These boots are made for walking sang Nancy Sinatra in 1966. To be truthful I don’t think Nancy would have got that far in the stiletto heeled beauties that she wore in the footage that exists from the time.

However,  footwear aside, this is a song about taking action, about getting up and doing something, delivered with some charisma from Ms Sinatra.

Since taking over the role of CEO at Stratford Town Trust I have been privileged to meet hundreds who do just that. People who get up and take action supporting others in the community, either through their employment with a local charity, as a regular volunteer or through fundraising. They are literally an army of people positively and discreetly supporting others every day.

Through my everyday conversations I know only too well the hand to mouth existence faced by charity leaders trying to keep their services running year on year; unable to plan too far forward due to an uncertain and precarious funding landscape as we move inexorably towards the charitisation of the NHS.  This was brought home to me in a recent article in industry magazine Third Sector which highlighted the crisis facing the hospice sector; with a warning that they face a continued decline in fundraising income whilst costs will predictably rise. The hard truth is that these are services that we will all experience either personally, or through care of a loved one.

I understand that every charity providing support is valuable and this isn’t about singling out one type of care as more important than another. In January I made a commitment to take a challenge and hopefully raise some money at the same time, which is why on Sunday 14th May I will be lacing up my boots and walking 26 miles of the Shakespeare Way as part of the Shakespeare Hospice challenge. It costs them £3 million each year to run the Hospice and only £330k of that comes directly from the NHS. Every other penny they raise themselves. Every year. I can’t imagine my working life being driven by that pressure. Walking 26 miles will be a breeze by comparison.

And so for me, this year was about walking the talk.

So, it’s just walking, it can’t be that hard, right? In the past I’ve trained for and completed a couple of half marathons; I walk to work most days and I walk my dog Daisy every day.

I love walking, the rhythm of your steps and your breathing, fresh air and the sound of nature around you. There is nothing like a good long walk to clear your mind and reawaken your senses, but I never walk 26 miles in one go, and I never have.

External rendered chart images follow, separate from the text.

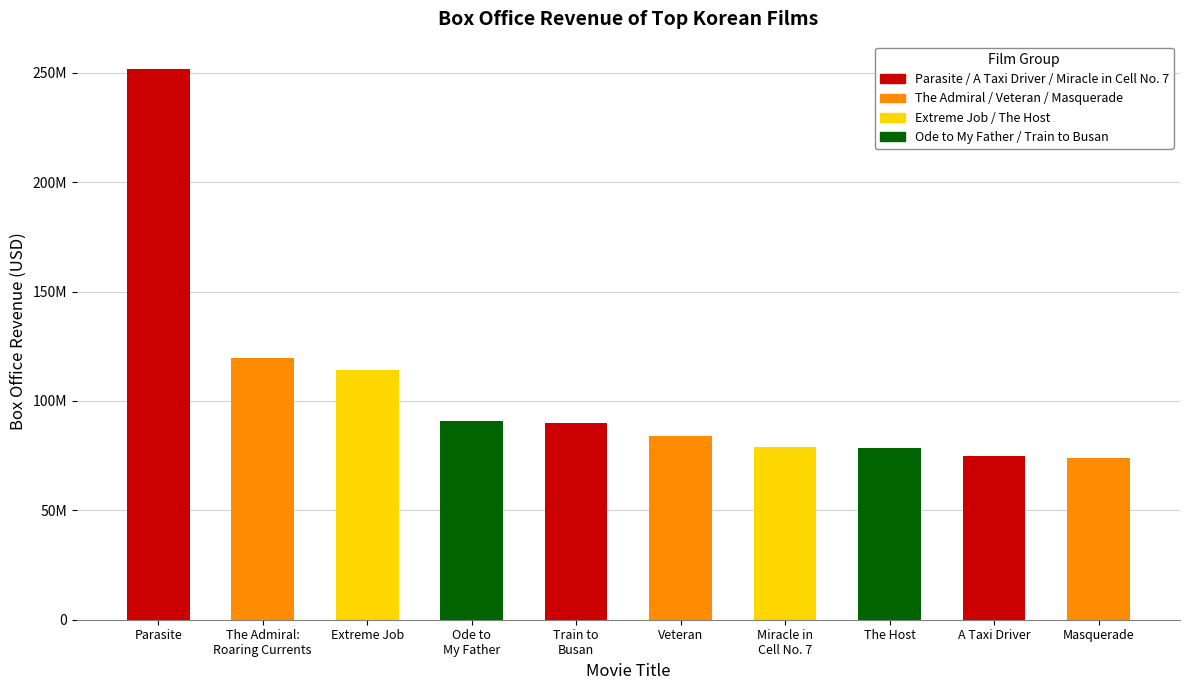

Reading right to left, extract all data points from this chart.

74000000	75000000	78400000	78800000	83900000	90000000	91000000	114200000	119700000	251700000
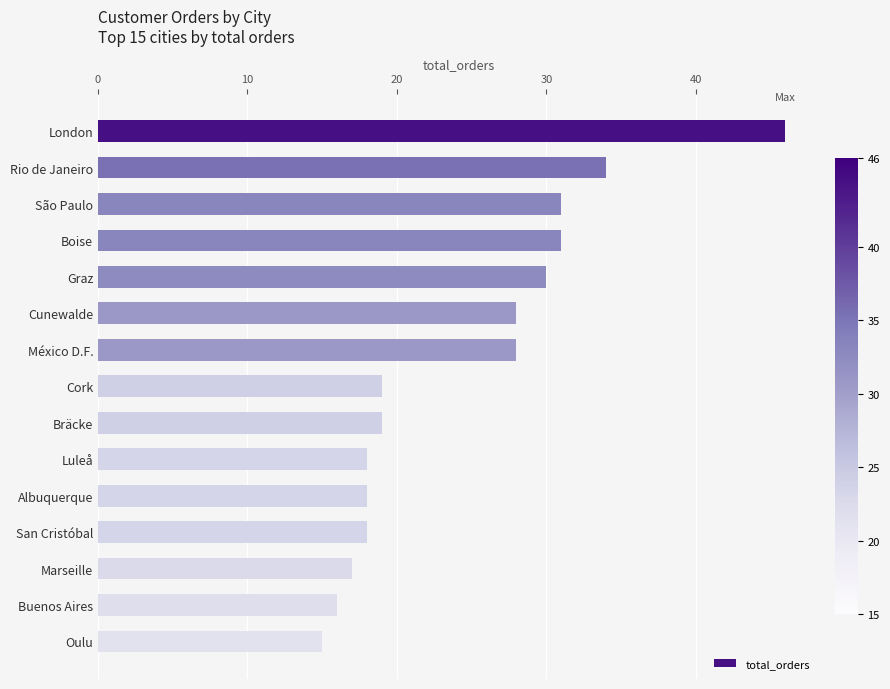

How many distinct data groups are displayed?

1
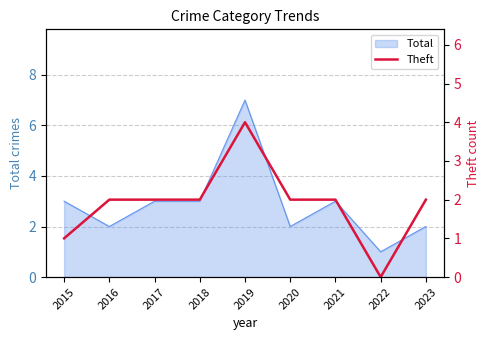

Which label corresponds to the largest value in the chart?

2019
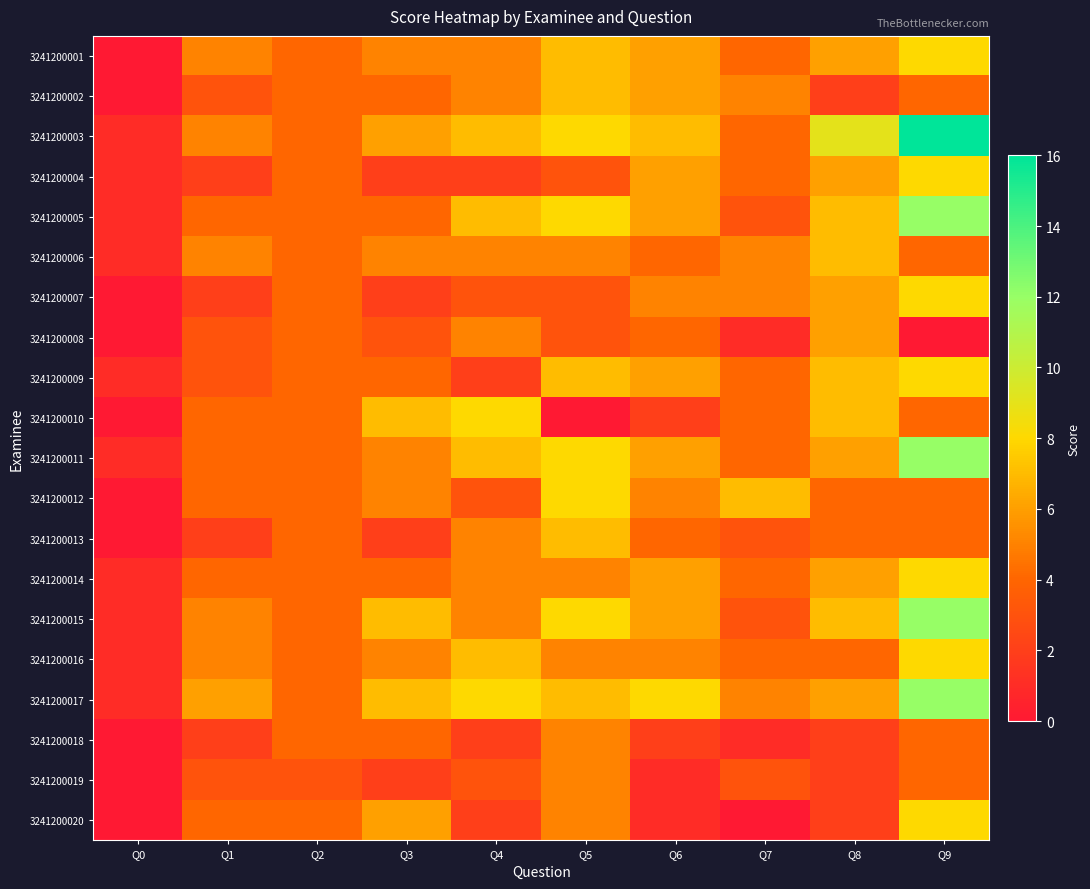

What is the spread (max minus min) of values at Q9?

16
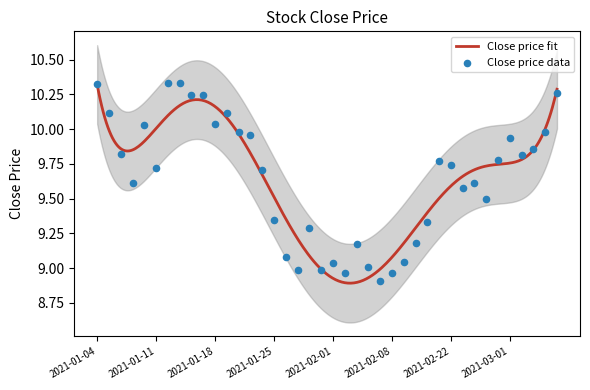

Approximately how many times larger is the value at 2021-02-26 compared to 2021-02-18?

1.0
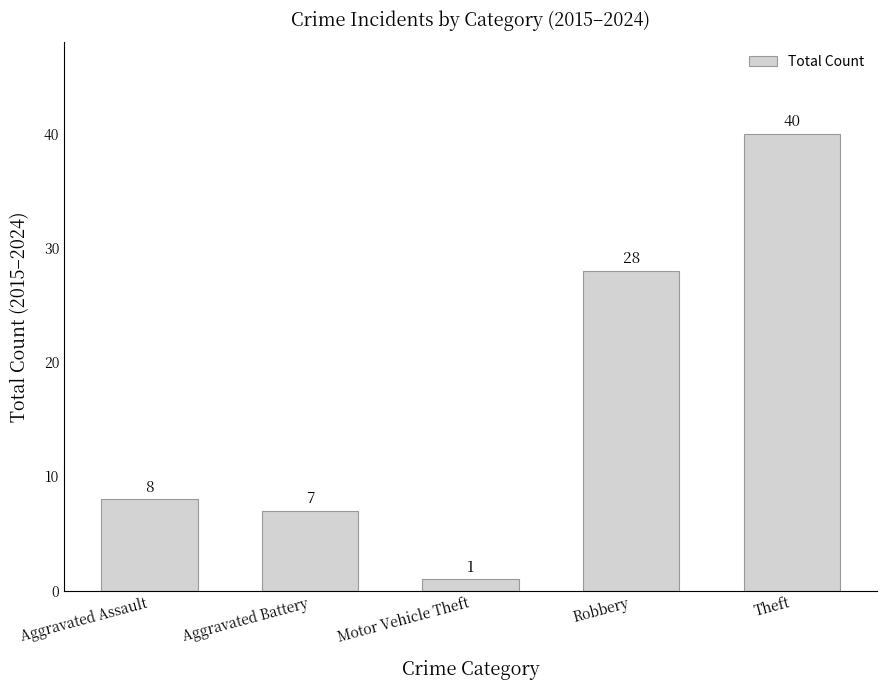

Rank the categories by value from lowest to highest.

Motor Vehicle Theft, Aggravated Battery, Aggravated Assault, Robbery, Theft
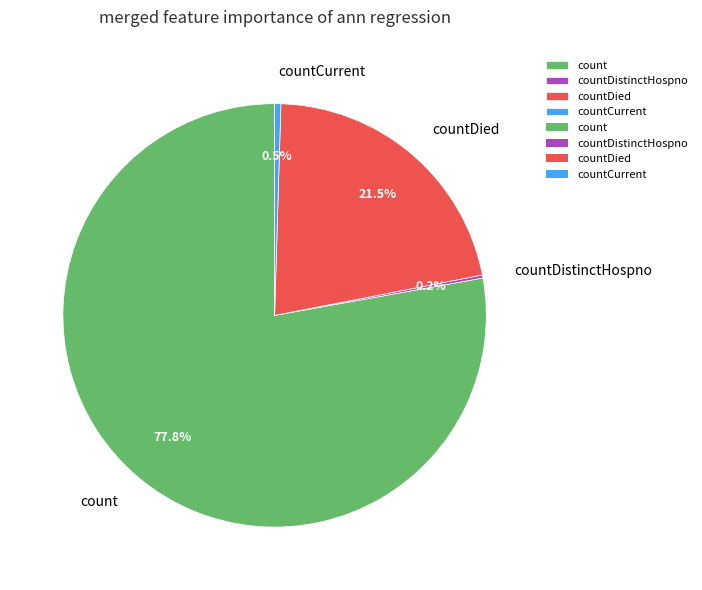

Which category has the biggest portion of the pie?

count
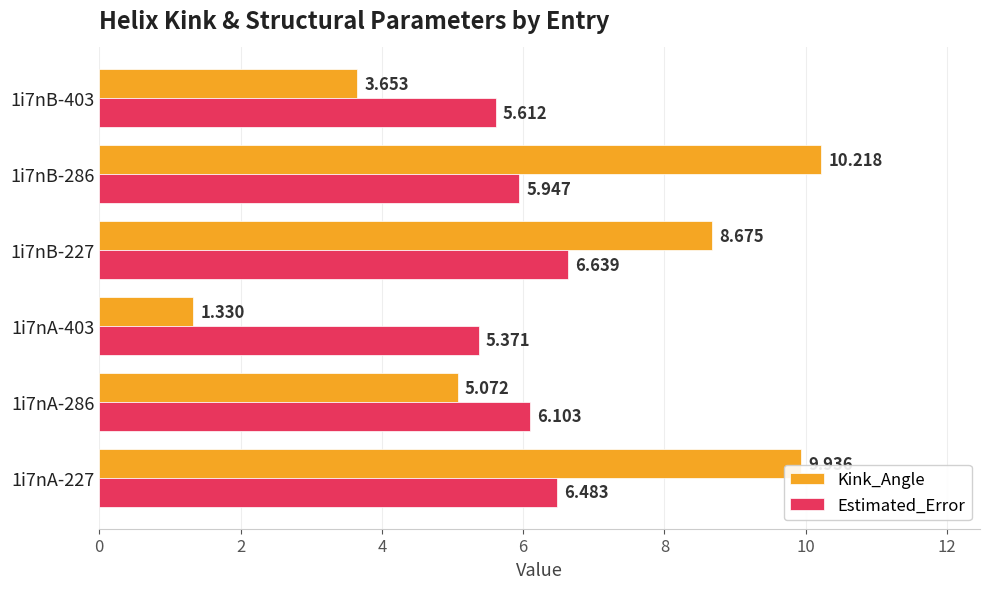

List the series in order of their overall mean, lowest first.

Estimated_Error, Kink_Angle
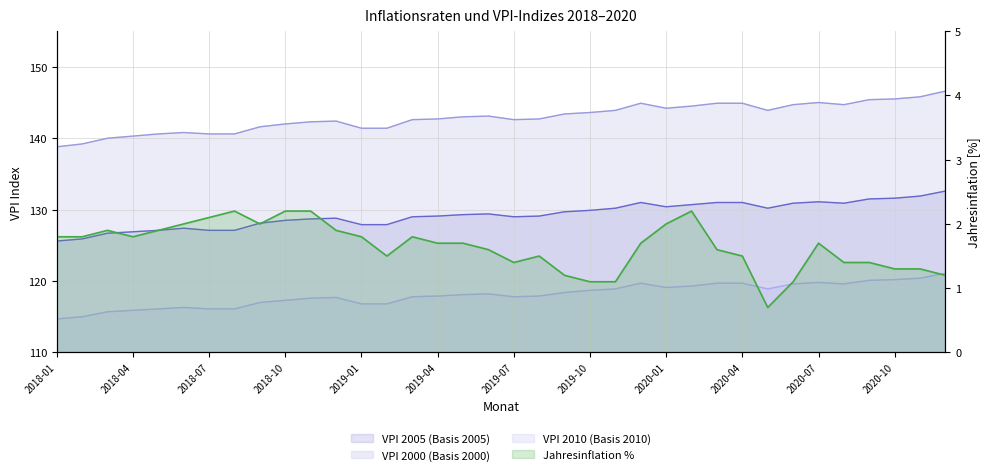

What is the approximate value of VPI 2000 (Basis 2000) at 2019-07?

142.6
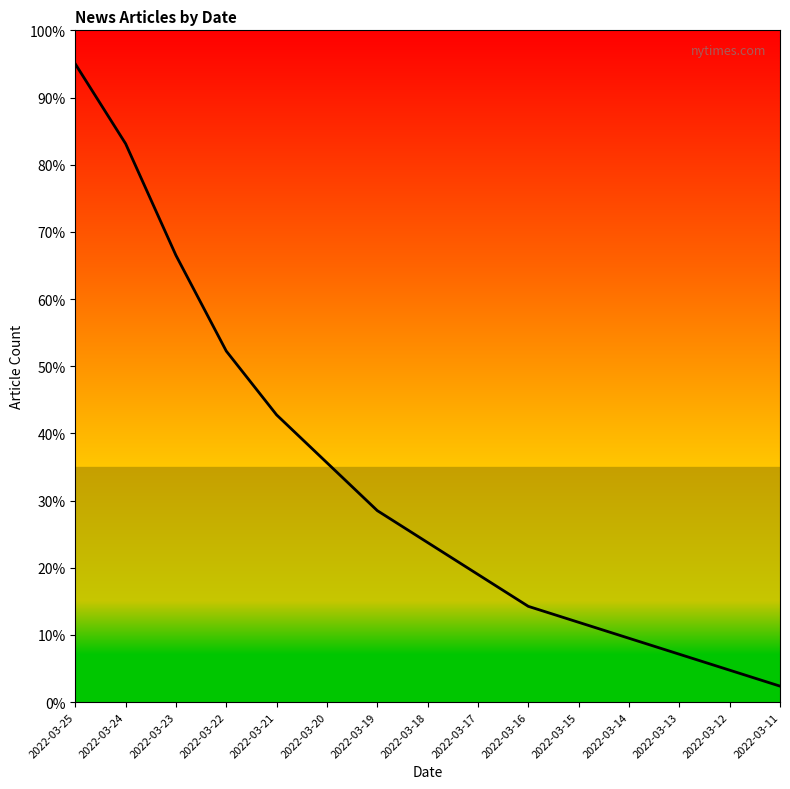

What is the smallest value displayed?

2.4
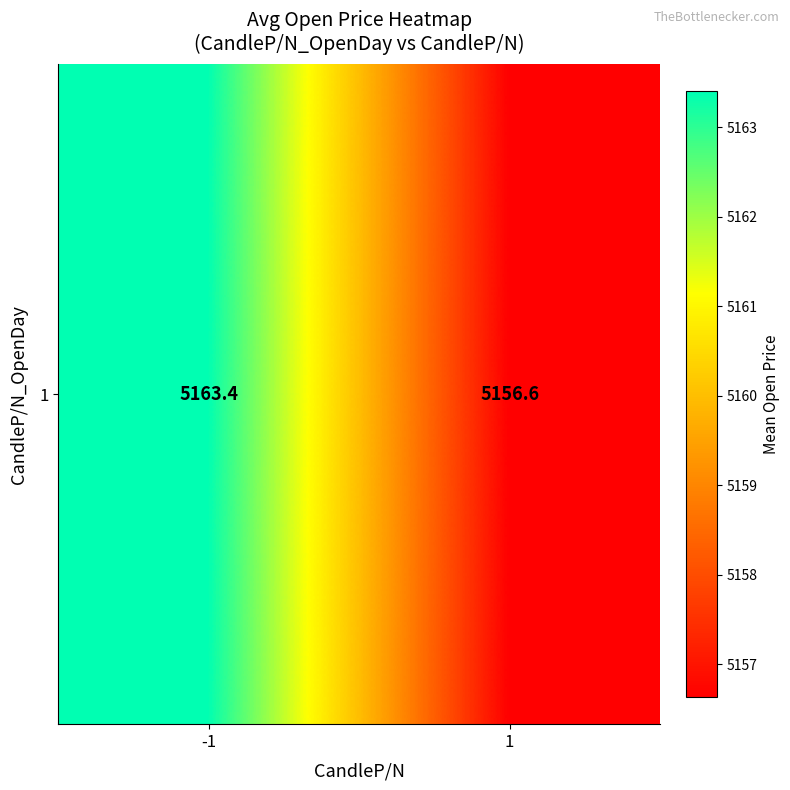

What is the approximate value at 1?

5156.6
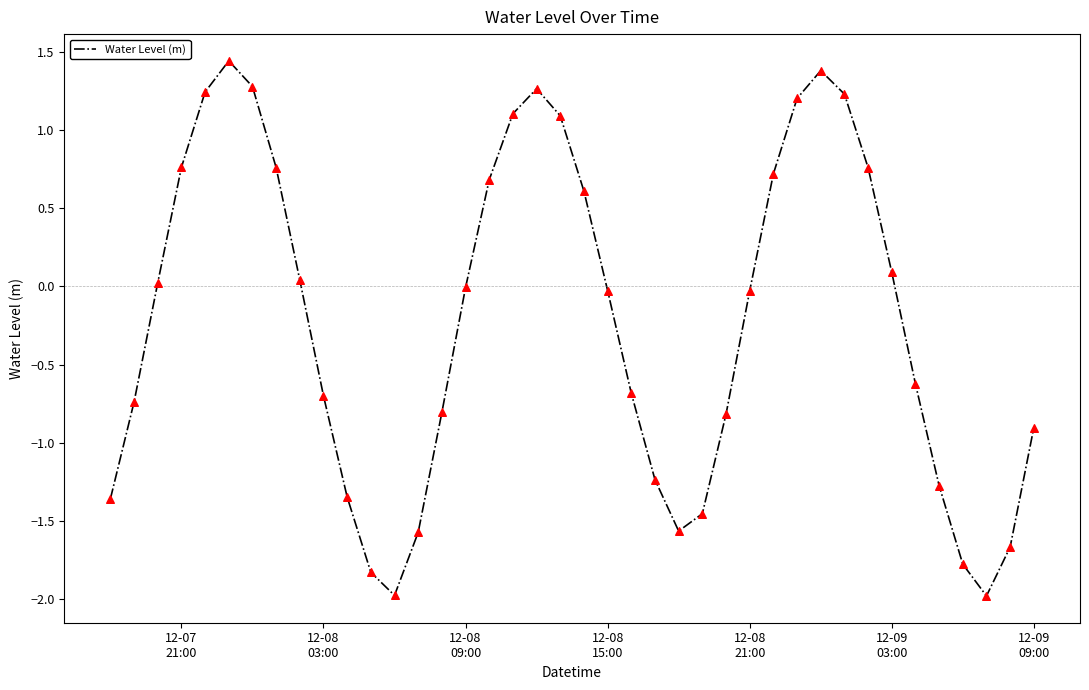

What is the smallest value displayed?

-2.0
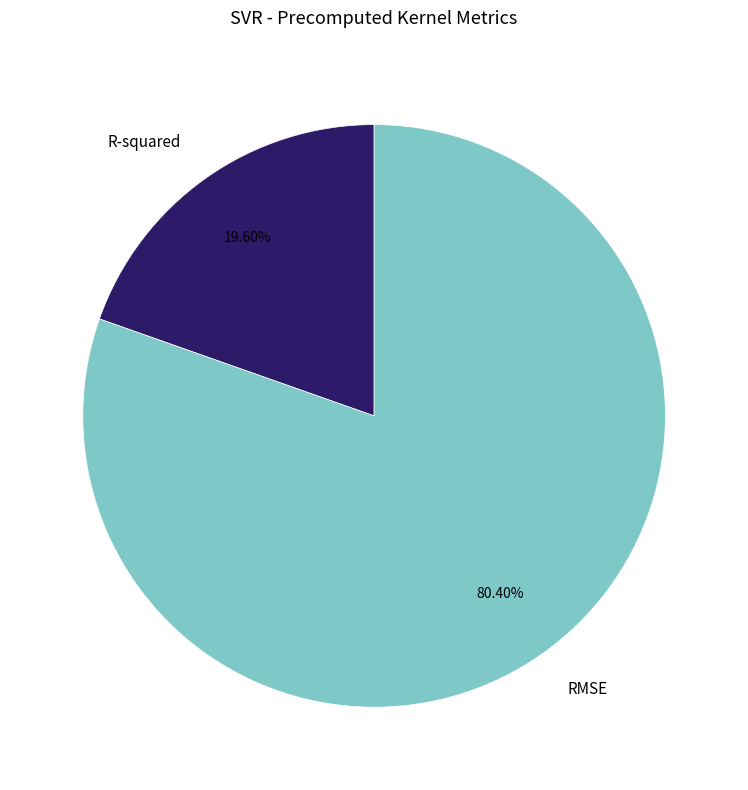

Count the number of slices in the pie.

2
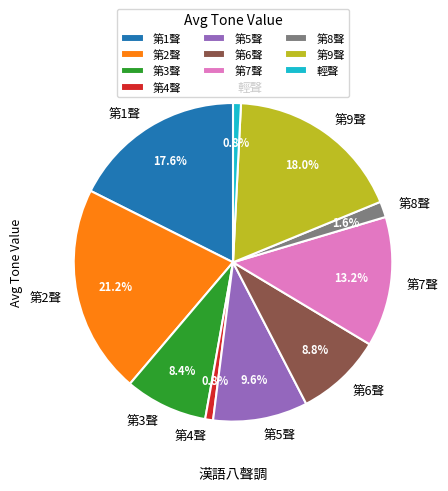

What percentage is NOT represented by 第7聲?

86.8%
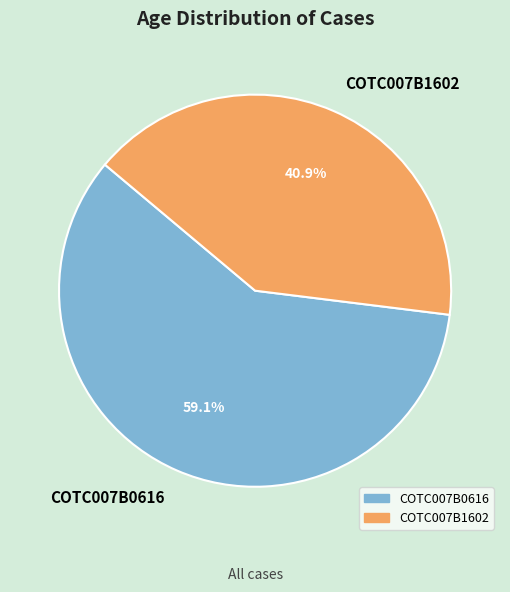

To the nearest percent, what is the average slice percentage?

50%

So far training walks have included an 8 miler around Moreton in Marsh, thirty miles in three days of sightseeing in Paris and a few 12 milers to The Farm and back. On all occasions I have had to have a nap in the afternoon. This does not bode well for the actual event where the aim is to complete the walk-in daylight hours.

Our Grants Manager tells me  that Jaffa Cakes and jelly babies are great for emergency energy and so I will be stocking up on those immediately.

So what about equipment? If this were a triathlon (and thank goodness it isn’t), I could spend a fortune on high performance technically engineered clothing and gizmos. The beauty of walking is you need very little in specific kit and I have some worn in and comfortable walking boots. So far so good, but I am led to believe it’s the socks that will give you the blisters, so I am now on a quest to find the optimal pair – not too thick or thin and preferably seam free. Any advice gratefully received.

I am fan of a walking pole and so mine will be joining me relieving some of the pressure on my back and knees and hopefully making me look like a pro.

Beyond that, some loose clothing (beware the chafe!) is all I need, and I might wear a hat.

Of course I could go all London Marathon and go dressed as Scooby Doo or something equally obscure and sweaty. Maybe not.

Locally, we are fortunate to have four splendid organisations supporting Stratford folk with a range of hospice care. Myton Hospice, Shakespeare Hospice and Acorn Hospice and Shipston Home Nursing. They all face a gap in their funding and so if you feel minded to support them in ways that get you active, I urge you to visit their websites where you will find loads of community focused fundraising challenges from skydives and inflatable assault courses to the unbeatable (in my opinion) cake sale.

So wish me luck for the 14th May and if you see me on my training walks tramping round the local footpaths or pavements of Stratford do give me a wave or chuck me a jelly baby.